Forecasting and Managing Professional Risks Using Information-Analytical Systems Based on Fuzzy Logic Methods
Author(s) -
A. Yu Semeykin,
Е. V. Klimova,
I. A. Kochetkova
Publication year - 2020
Publication title -
iop conference series. earth and environmental science
Language(s) - English
Resource type - Journals
SCImago Journal Rank - 0.179
H-Index - 26
eISSN - 1755-1307
pISSN - 1755-1315
DOI - 10.1088/1755-1315/459/5/052083
Subject(s) - hazardous waste , risk analysis (engineering) , production (economics) , risk management , competence (human resources) , fuzzy logic , business , computer science , operations management , engineering , psychology , social psychology , finance , artificial intelligence , economics , macroeconomics , waste management
The article presents the results of studies aimed at improving the effectiveness of professional risk management in enterprises of various industries. For this purpose, an information-analytical system has been developed. It consist of modules for accumulating and processing statistical information about incidents, qualifications, competence of employees, a module for forecasting incidents and determining the degree of risk, and a module for determining options for management decisions. The proposed modules are components of a comprehensive integrated occupational safety management system. It has been designed to determine the level of professional risk of personnel of industrial enterprises and hazardous production facilities and ensure the safety of production activities.

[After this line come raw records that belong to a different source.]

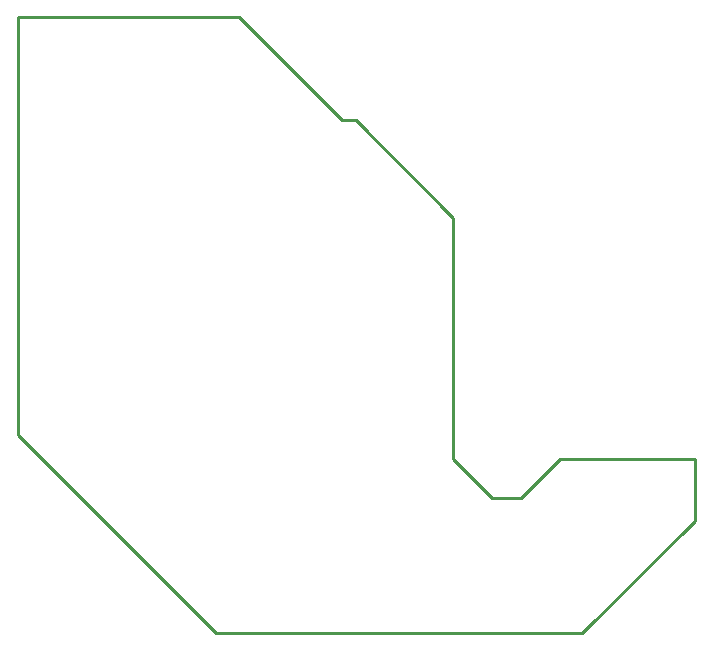
<source format=gm1>
G04 Layer_Color=16711935*
%FSLAX43Y43*%
%MOMM*%
G71*
G01*
G75*
%ADD10C,0.254*%
D10*
X52451Y71247D02*
Y106680D01*
Y71247D02*
X69215Y54483D01*
X100203D01*
X109728Y64008D01*
Y69215D01*
X98298D02*
X109728D01*
X94996Y65913D02*
X98298Y69215D01*
X92583Y65913D02*
X94996D01*
X89281Y69215D02*
X92583Y65913D01*
X89281Y69215D02*
Y89662D01*
X81026Y97917D02*
X89281Y89662D01*
X79883Y97917D02*
X81026D01*
X71120Y106680D02*
X79883Y97917D01*
X52451Y106680D02*
X71120D01*
M02*

</source>
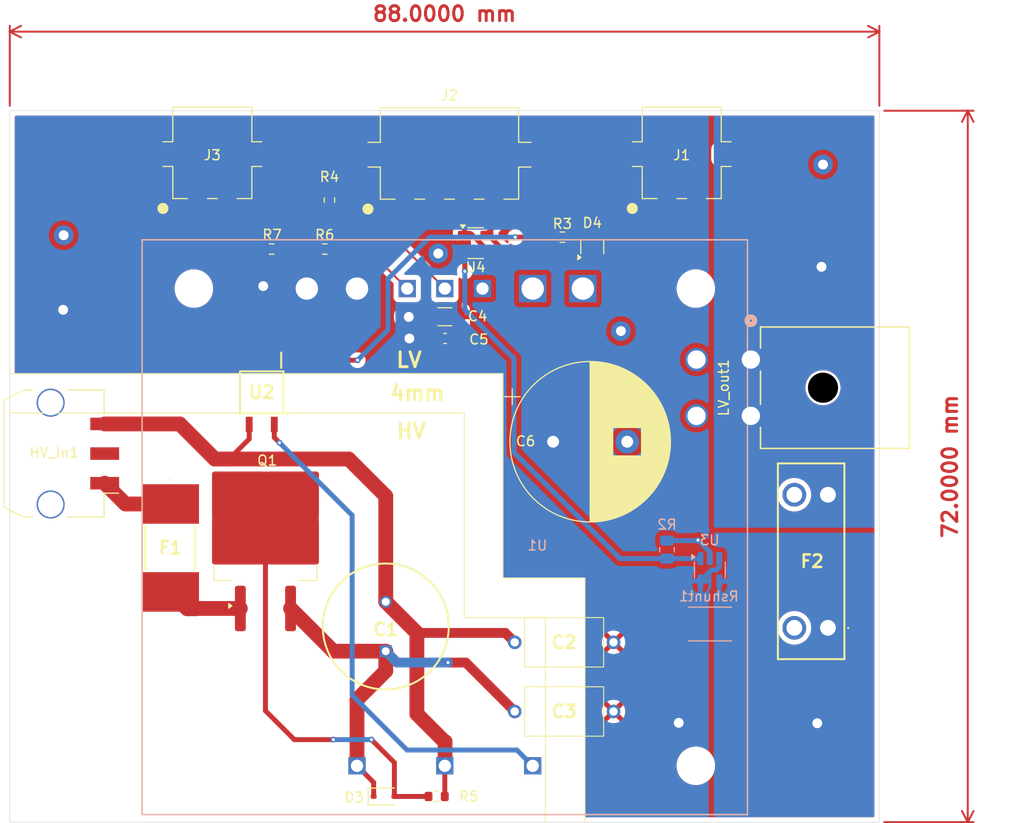
<source format=kicad_pcb>
(kicad_pcb
	(version 20240108)
	(generator "pcbnew")
	(generator_version "8.0")
	(general
		(thickness 1.6)
		(legacy_teardrops no)
	)
	(paper "A4")
	(layers
		(0 "F.Cu" power)
		(1 "In1.Cu" power "GND")
		(2 "In2.Cu" power "PWR")
		(31 "B.Cu" power)
		(32 "B.Adhes" user "B.Adhesive")
		(33 "F.Adhes" user "F.Adhesive")
		(34 "B.Paste" user)
		(35 "F.Paste" user)
		(36 "B.SilkS" user "B.Silkscreen")
		(37 "F.SilkS" user "F.Silkscreen")
		(38 "B.Mask" user)
		(39 "F.Mask" user)
		(40 "Dwgs.User" user "User.Drawings")
		(41 "Cmts.User" user "User.Comments")
		(42 "Eco1.User" user "User.Eco1")
		(43 "Eco2.User" user "User.Eco2")
		(44 "Edge.Cuts" user)
		(45 "Margin" user)
		(46 "B.CrtYd" user "B.Courtyard")
		(47 "F.CrtYd" user "F.Courtyard")
		(48 "B.Fab" user)
		(49 "F.Fab" user)
		(50 "User.1" user)
		(51 "User.2" user)
		(52 "User.3" user)
		(53 "User.4" user)
		(54 "User.5" user)
		(55 "User.6" user)
		(56 "User.7" user)
		(57 "User.8" user)
		(58 "User.9" user)
	)
	(setup
		(stackup
			(layer "F.SilkS"
				(type "Top Silk Screen")
			)
			(layer "F.Paste"
				(type "Top Solder Paste")
			)
			(layer "F.Mask"
				(type "Top Solder Mask")
				(thickness 0.01)
			)
			(layer "F.Cu"
				(type "copper")
				(thickness 0.035)
			)
			(layer "dielectric 1"
				(type "prepreg")
				(thickness 0.1)
				(material "FR4")
				(epsilon_r 4.5)
				(loss_tangent 0.02)
			)
			(layer "In1.Cu"
				(type "copper")
				(thickness 0.035)
			)
			(layer "dielectric 2"
				(type "core")
				(thickness 1.24)
				(material "FR4")
				(epsilon_r 4.5)
				(loss_tangent 0.02)
			)
			(layer "In2.Cu"
				(type "copper")
				(thickness 0.035)
			)
			(layer "dielectric 3"
				(type "prepreg")
				(thickness 0.1)
				(material "FR4")
				(epsilon_r 4.5)
				(loss_tangent 0.02)
			)
			(layer "B.Cu"
				(type "copper")
				(thickness 0.035)
			)
			(layer "B.Mask"
				(type "Bottom Solder Mask")
				(thickness 0.01)
			)
			(layer "B.Paste"
				(type "Bottom Solder Paste")
			)
			(layer "B.SilkS"
				(type "Bottom Silk Screen")
			)
			(copper_finish "None")
			(dielectric_constraints no)
		)
		(pad_to_mask_clearance 0)
		(allow_soldermask_bridges_in_footprints no)
		(pcbplotparams
			(layerselection 0x00010fc_ffffffff)
			(plot_on_all_layers_selection 0x0000000_00000000)
			(disableapertmacros no)
			(usegerberextensions no)
			(usegerberattributes yes)
			(usegerberadvancedattributes yes)
			(creategerberjobfile yes)
			(dashed_line_dash_ratio 12.000000)
			(dashed_line_gap_ratio 3.000000)
			(svgprecision 4)
			(plotframeref no)
			(viasonmask no)
			(mode 1)
			(useauxorigin no)
			(hpglpennumber 1)
			(hpglpenspeed 20)
			(hpglpendiameter 15.000000)
			(pdf_front_fp_property_popups yes)
			(pdf_back_fp_property_popups yes)
			(dxfpolygonmode yes)
			(dxfimperialunits yes)
			(dxfusepcbnewfont yes)
			(psnegative no)
			(psa4output no)
			(plotreference yes)
			(plotvalue yes)
			(plotfptext yes)
			(plotinvisibletext no)
			(sketchpadsonfab no)
			(subtractmaskfromsilk no)
			(outputformat 1)
			(mirror no)
			(drillshape 1)
			(scaleselection 1)
			(outputdirectory "")
		)
	)
	(net 0 "")
	(net 1 "/HV-")
	(net 2 "Net-(U1-+S)")
	(net 3 "GND")
	(net 4 "Net-(D4-Pad3)")
	(net 5 "/HV+")
	(net 6 "/LV_Cmeasure")
	(net 7 "Net-(R3-Pad2)")
	(net 8 "+3V3")
	(net 9 "/LV+")
	(net 10 "unconnected-(HV_in1-iso_space-Pad2)")
	(net 11 "/3V_buttoncell")
	(net 12 "/TEMP_TSDCDC")
	(net 13 "Net-(LV_out1-Pin_1)")
	(net 14 "Net-(U1-CNT)")
	(net 15 "Net-(D3-K)")
	(net 16 "Net-(Q1-D)")
	(net 17 "/G")
	(net 18 "Net-(U4-+)")
	(net 19 "Net-(U1-TRM)")
	(net 20 "Net-(U3--)")
	(footprint "Resistor_SMD:R_0603_1608Metric" (layer "F.Cu") (at 172.925 62.3 180))
	(footprint "footprints:VY1471M29Y5UC63V0" (layer "F.Cu") (at 178.1 110.3 180))
	(footprint "FaSTTUBe_connectors:Micro_Mate-N-Lok_2p_horizontal" (layer "F.Cu") (at 185 53.8925 180))
	(footprint "Resistor_SMD:R_0603_1608Metric" (layer "F.Cu") (at 143.5 63.5 180))
	(footprint "footprints:CAPPRD500W60D1275H2200" (layer "F.Cu") (at 155.05 104.2 90))
	(footprint "Capacitor_SMD:C_1206_3216Metric" (layer "F.Cu") (at 161.025 70.35))
	(footprint "footprints:VY1471M29Y5UC63V0" (layer "F.Cu") (at 168.1 103.3))
	(footprint "Capacitor_SMD:C_0603_1608Metric" (layer "F.Cu") (at 161.05 72.55))
	(footprint "Diode_SMD:D_SOD-323" (layer "F.Cu") (at 154.875 118.9))
	(footprint "Capacitor_THT:CP_Radial_D16.0mm_P7.50mm" (layer "F.Cu") (at 171.987246 83))
	(footprint "Resistor_SMD:R_0603_1608Metric" (layer "F.Cu") (at 149.35 58.55 -90))
	(footprint "FaSTTUBe_connectors:Micro_Mate-N-Lok_2p_horizontal" (layer "F.Cu") (at 137.5 53.8925 180))
	(footprint "footprints:0ACG5000TE" (layer "F.Cu") (at 133.25 93.75 -90))
	(footprint "Package_TO_SOT_SMD:SOT-323_SC-70" (layer "F.Cu") (at 175.95 63.3 90))
	(footprint "Connector_Molex:Molex_Micro-Fit_3.0_43650-0310_1x03-1MP_P3.00mm_Horizontal_PnP" (layer "F.Cu") (at 121.485 84.2 90))
	(footprint "Resistor_SMD:R_0603_1608Metric" (layer "F.Cu") (at 160.2 118.9))
	(footprint "footprints:SOP254P700X210-4N" (layer "F.Cu") (at 142.5 78 -90))
	(footprint "Resistor_SMD:R_0603_1608Metric" (layer "F.Cu") (at 148.875 63.5))
	(footprint "Package_TO_SOT_SMD:TO-263-2" (layer "F.Cu") (at 142.875 92.225 90))
	(footprint "FaSTTUBe_connectors:Micro_Mate-N-Lok_4p_horizontal" (layer "F.Cu") (at 161.5 53.95 180))
	(footprint "footprints:01000066Z" (layer "F.Cu") (at 199.8 101.835 90))
	(footprint "Package_TO_SOT_SMD:SOT-23-5" (layer "F.Cu") (at 164.15 62.9))
	(footprint "footprints:CONN_SD-76825-0100_04_MOL" (layer "F.Cu") (at 192 74.683398 90))
	(footprint "footprints:PH300A_thru_PH600A_TDK" (layer "B.Cu") (at 169.92 115.8 90))
	(footprint "Resistor_SMD:R_0805_2012Metric" (layer "B.Cu") (at 183.51 93.92 90))
	(footprint "Package_TO_SOT_SMD:SOT-23-5" (layer "B.Cu") (at 187.85 95.9625 -90))
	(footprint "Resistor_SMD:R_2512_6332Metric" (layer "B.Cu") (at 187.88 101.45))
	(gr_line
		(start 163 80.1)
		(end 160.6 80.1)
		(stroke
			(width 0.1)
			(type default)
		)
		(layer "F.SilkS")
		(uuid "05857bcf-3526-4439-8327-564dc0c17d12")
	)
	(gr_line
		(start 166.9 76.1)
		(end 166.9 96.8)
		(stroke
			(width 0.1)
			(type default)
		)
		(layer "F.SilkS")
		(uuid "1fc52173-9aef-4f0f-ad22-083e3c6453ab")
	)
	(gr_line
		(start 171.2 121.45)
		(end 171.2 100.8)
		(stroke
			(width 0.1)
			(type default)
		)
		(layer "F.SilkS")
		(uuid "223c9ad0-6b08-4dc9-9bd2-2aef657c0bd8")
	)
	(gr_line
		(start 175.2 96.8)
		(end 175.2 121.45)
		(stroke
			(width 0.1)
			(type default)
		)
		(layer "F.SilkS")
		(uuid "22e68673-1eae-4349-9184-b39adaed9e80")
	)
	(gr_line
		(start 139.9 76.1)
		(end 117.05 76.1)
		(stroke
			(width 0.1)
			(type default)
		)
		(layer "F.SilkS")
		(uuid "24b265e0-8a3a-4238-bf39-c5d30c1f2a57")
	)
	(gr_line
		(start 166.95 96.8)
		(end 175.2 96.8)
		(stroke
			(width 0.1)
			(type default)
		)
		(layer "F.SilkS")
		(uuid "2d587eec-40d4-4329-8498-85a293c83152")
	)
	(gr_line
		(start 171.2 100.8)
		(end 163 100.8)
		(stroke
			(width 0.1)
			(type default)
		)
		(layer "F.SilkS")
		(uuid "39d73d19-323e-4ac8-94ee-ca381bf0a5ad")
	)
	(gr_line
		(start 166.9 76.1)
		(end 139.9 76.1)
		(stroke
			(width 0.1)
			(type default)
		)
		(layer "F.SilkS")
		(uuid "5c065674-b202-4c98-b5e2-81a09ca3d156")
	)
	(gr_line
		(start 163 100.8)
		(end 163 80.1)
		(stroke
			(width 0.1)
			(type default)
		)
		(layer "F.SilkS")
		(uuid "6a38399c-3e6a-4b37-aef4-e8cfd433f35e")
	)
	(gr_line
		(start 145 80.3)
		(end 145.2 80.3)
		(stroke
			(width 0.1)
			(type default)
		)
		(layer "F.SilkS")
		(uuid "8b8ddfbe-4d59-4e2e-becd-77af30fe5192")
	)
	(gr_line
		(start 117.05 80.1)
		(end 160.6 80.1)
		(stroke
			(width 0.1)
			(type default)
		)
		(layer "F.SilkS")
		(uuid "e2d7ce23-d480-48b6-b80d-4b38e336a166")
	)
	(gr_rect
		(start 117 49.5)
		(end 205 121.5)
		(stroke
			(width 0.05)
			(type default)
		)
		(fill none)
		(layer "Edge.Cuts")
		(uuid "ba0c01ec-98e4-49fb-b685-d01f1057929d")
	)
	(gr_text "HV"
		(at 156 82.8 0)
		(layer "F.SilkS")
		(uuid "61e49655-271c-4553-b59c-bb35f1be5a70")
		(effects
			(font
				(size 1.5 1.5)
				(thickness 0.3)
				(bold yes)
			)
			(justify left bottom)
		)
	)
	(gr_text "4mm"
		(at 155.35 78.95 0)
		(layer "F.SilkS")
		(uuid "7d4135bb-cb31-446a-81fe-db7eedee220b")
		(effects
			(font
				(size 1.5 1.5)
				(thickness 0.3)
				(bold yes)
			)
			(justify left bottom)
		)
	)
	(gr_text "LV"
		(at 155.95 75.6 0)
		(layer "F.SilkS")
		(uuid "a686acd8-bf27-49ab-a9d1-20defc3b7a1f")
		(effects
			(font
				(size 1.5 1.5)
				(thickness 0.3)
				(bold yes)
			)
			(justify left bottom)
		)
	)
	(dimension
		(type aligned)
		(layer "F.Cu")
		(uuid "35f98234-51a8-4a29-9ed9-96e73fc1b319")
		(pts
			(xy 205 49.5) (xy 205 121.5)
		)
		(height -8.95)
		(gr_text "72,0000 mm"
			(at 212.15 85.5 90)
			(layer "F.Cu")
			(uuid "35f98234-51a8-4a29-9ed9-96e73fc1b319")
			(effects
				(font
					(size 1.5 1.5)
					(thickness 0.3)
				)
			)
		)
		(format
			(prefix "")
			(suffix "")
			(units 3)
			(units_format 1)
			(precision 4)
		)
		(style
			(thickness 0.2)
			(arrow_length 1.27)
			(text_position_mode 0)
			(extension_height 0.58642)
			(extension_offset 0.5) keep_text_aligned)
	)
	(dimension
		(type aligned)
		(layer "F.Cu")
		(uuid "6886468b-1ad6-4102-8a57-2ead863faf01")
		(pts
			(xy 117 49.5) (xy 205 49.5)
		)
		(height -8)
		(gr_text "88,0000 mm"
			(at 161 39.7 0)
			(layer "F.Cu")
			(uuid "6886468b-1ad6-4102-8a57-2ead863faf01")
			(effects
				(font
					(size 1.5 1.5)
					(thickness 0.3)
				)
			)
		)
		(format
			(prefix "")
			(suffix "")
			(units 3)
			(units_format 1)
			(precision 4)
		)
		(style
			(thickness 0.2)
			(arrow_length 1.27)
			(text_position_mode 0)
			(extension_height 0.58642)
			(extension_offset 0.5) keep_text_aligned)
	)
	(segment
		(start 161.025 118.9)
		(end 161.025 115.805)
		(width 0.5)
		(layer "F.Cu")
		(net 1)
		(uuid "0aabee33-4019-40fe-b3b7-db0eba1bcb2c")
	)
	(segment
		(start 158.2 102.35)
		(end 158.2 110.55)
		(width 1.5)
		(layer "F.Cu")
		(net 1)
		(uuid "33ce06df-4dda-4943-b962-e21d0cec003c")
	)
	(segment
		(start 168.1 103.3)
		(end 167.15 102.35)
		(width 1)
		(layer "F.Cu")
		(net 1)
		(uuid "3e58a281-c5aa-483b-b46a-ca4b1d45e61e")
	)
	(segment
		(start 139.2 84.75)
		(end 151.3 84.75)
		(width 1.5)
		(layer "F.Cu")
		(net 1)
		(uuid "422f6dc2-db0d-4758-b45d-250516ee6438")
	)
	(segment
		(start 155.05 88.5)
		(end 155.05 99.2)
		(width 1.5)
		(layer "F.Cu")
		(net 1)
		(uuid "502fedf8-1b4c-4f60-ac03-67c27e178373")
	)
	(segment
		(start 134.2 81.2)
		(end 137.75 84.75)
		(width 1.5)
		(layer "F.Cu")
		(net 1)
		(uuid "5279ad07-eff4-48b8-9efc-2c8982fa382a")
	)
	(segment
		(start 161.05 115.78)
		(end 161.03 115.8)
		(width 1.5)
		(layer "F.Cu")
		(net 1)
		(uuid "550ad2a7-3c15-43a2-b9d1-e16ffbfbf5a1")
	)
	(segment
		(start 158.2 110.55)
		(end 161 113.35)
		(width 1.5)
		(layer "F.Cu")
		(net 1)
		(uuid "682b7b16-ff6e-49c7-a243-0b05f8d9a902")
	)
	(segment
		(start 151.3 84.75)
		(end 155.05 88.5)
		(width 1.5)
		(layer "F.Cu")
		(net 1)
		(uuid "7044a41f-3706-4206-b4b3-0602a4bb8325")
	)
	(segment
		(start 137.75 84.75)
		(end 139.2 84.75)
		(width 1.5)
		(layer "F.Cu")
		(net 1)
		(uuid "71f87529-5264-4b61-be58-8ba501a9b153")
	)
	(segment
		(start 141.23 81.25)
		(end 141.23 82.72)
		(width 0.5)
		(layer "F.Cu")
		(net 1)
		(uuid "76a40ef0-75a9-402f-9525-c1371757b91a")
	)
	(segment
		(start 161.05 113.35)
		(end 161.05 115.78)
		(width 1.5)
		(layer "F.Cu")
		(net 1)
		(uuid "7b97c934-0ecd-464c-8e34-e955280c9032")
	)
	(segment
		(start 161.025 115.805)
		(end 161.03 115.8)
		(width 0.5)
		(layer "F.Cu")
		(net 1)
		(uuid "cb42331e-1da5-4aea-b303-c3171f789aa2")
	)
	(segment
		(start 167.15 102.35)
		(end 158.2 102.35)
		(width 1)
		(layer "F.Cu")
		(net 1)
		(uuid "dbf99225-b9bf-4122-a19d-b5a58c81284c")
	)
	(segment
		(start 126.605 81.2)
		(end 134.2 81.2)
		(width 1.5)
		(layer "F.Cu")
		(net 1)
		(uuid "dc3e883d-c315-491f-a36b-8df841c05bc2")
	)
	(segment
		(start 141.23 82.72)
		(end 139.2 84.75)
		(width 0.5)
		(layer "F.Cu")
		(net 1)
		(uuid "ec8b2827-3b42-4da7-a8fd-9cf4825bbf4f")
	)
	(segment
		(start 155.05 99.2)
		(end 158.2 102.35)
		(width 1.5)
		(layer "F.Cu")
		(net 1)
		(uuid "ecc1146e-8f35-465c-933d-8c6b6be7cde4")
	)
	(segment
		(start 161 113.35)
		(end 161.05 113.35)
		(width 1.5)
		(layer "F.Cu")
		(net 1)
		(uuid "fee6cfd8-775d-49ff-b9ae-f97b7ace18a1")
	)
	(segment
		(start 146.85 64.5)
		(end 154.22 64.5)
		(width 0.2)
		(layer "F.Cu")
		(net 2)
		(uuid "5380defd-f32f-462a-949f-683cb6c2bc08")
	)
	(segment
		(start 145.85 63.5)
		(end 146.85 64.5)
		(width 0.2)
		(layer "F.Cu")
		(net 2)
		(uuid "9695a7c2-6593-4ab1-86a3-183e0b0516cb")
	)
	(segment
		(start 144.325 63.5)
		(end 145.85 63.5)
		(width 0.2)
		(layer "F.Cu")
		(net 2)
		(uuid "f85aba62-23c1-4c6d-b916-65f52e925c75")
	)
	(segment
		(start 154.22 64.5)
		(end 157.22 67.5)
		(width 0.2)
		(layer "F.Cu")
		(net 2)
		(uuid "fdc47b73-65c4-4357-992b-2408792cf26e")
	)
	(segment
		(start 157.2 67.5)
		(end 157.22 67.5)
		(width 0.2)
		(layer "F.Cu")
		(net 2)
		(uuid "ffecd4e3-39b2-4d09-b5a6-4e4748690924")
	)
	(segment
		(start 161.41 62.9)
		(end 163.0125 62.9)
		(width 0.5)
		(layer "F.Cu")
		(net 3)
		(uuid "1d5d0710-5b9a-4a64-8c08-68dc423087fa")
	)
	(segment
		(start 160.36 63.95)
		(end 161.41 62.9)
		(width 0.5)
		(layer "F.Cu")
		(net 3)
		(uuid "6e763b2e-fff3-48f3-a168-c0477a1bc031")
	)
	(segment
		(start 170 67.5)
		(end 169.92 67.5)
		(width 2)
		(layer "F.Cu")
		(net 3)
		(uuid "7062b858-28ec-4ec9-9915-e9c05584335a")
	)
	(segment
		(start 141.25 74.73)
		(end 141.23 74.75)
		(width 0.5)
		(layer "F.Cu")
		(net 3)
		(uuid "c2174060-bb0d-4be1-aa6b-681183d18e3a")
	)
	(segment
		(start 168.85 67.5)
		(end 169.92 67.5)
		(width 0.5)
		(layer "F.Cu")
		(net 3)
		(uuid "e95e4289-6944-401c-9bec-46a47882989a")
	)
	(via
		(at 122.45 62.1)
		(size 2)
		(drill 1)
		(layers "F.Cu" "B.Cu")
		(free yes)
		(net 3)
		(uuid "04859b7a-38c2-4ba0-bfa2-49c50892784d")
	)
	(via
		(at 178.85 71.8)
		(size 2)
		(drill 1)
		(layers "F.Cu" "B.Cu")
		(free yes)
		(net 3)
		(uuid "27ddc0e9-b92e-4e1a-9799-45c3bb152446")
	)
	(via
		(at 199.3 54.95)
		(size 2)
		(drill 1)
		(layers "F.Cu" "B.Cu")
		(free yes)
		(net 3)
		(uuid "4c8f885a-30e1-495d-b8be-e08a8e7dd53e")
	)
	(via
		(at 160.36 63.95)
		(size 2)
		(drill 1)
		(layers "F.Cu" "B.Cu")
		(free yes)
		(net 3)
		(uuid "7d30e77f-0e5b-41e9-b48c-1afc6300b1bc")
	)
	(via
		(at 186.65 92.96)
		(size 0.6)
		(drill 0.3)
		(layers "F.Cu" "B.Cu")
		(free yes)
		(net 3)
		(uuid "c01f1ae4-12da-4ab7-923d-a5c55b42895f")
	)
	(segment
		(start 186.65 92.96)
		(end 187.85 94.1
... [231108 chars truncated]
</source>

Using the product will allow enterprises to interactively monitor the dynamics of personnel competency indicators, the technical condition of production facilities, external factors and predict the risks of accidents and emergencies at enterprises and hazardous production facilities. The use of a fuzzy analysis of incidents by various factors makes it possible to compare data on the personnel of enterprises and evaluate the statistical probability of incidents and accidents. This allows us to identify categories of employees of enterprises for whom the value of occupational risk exceeds the allowable values, and make decisions to reduce it.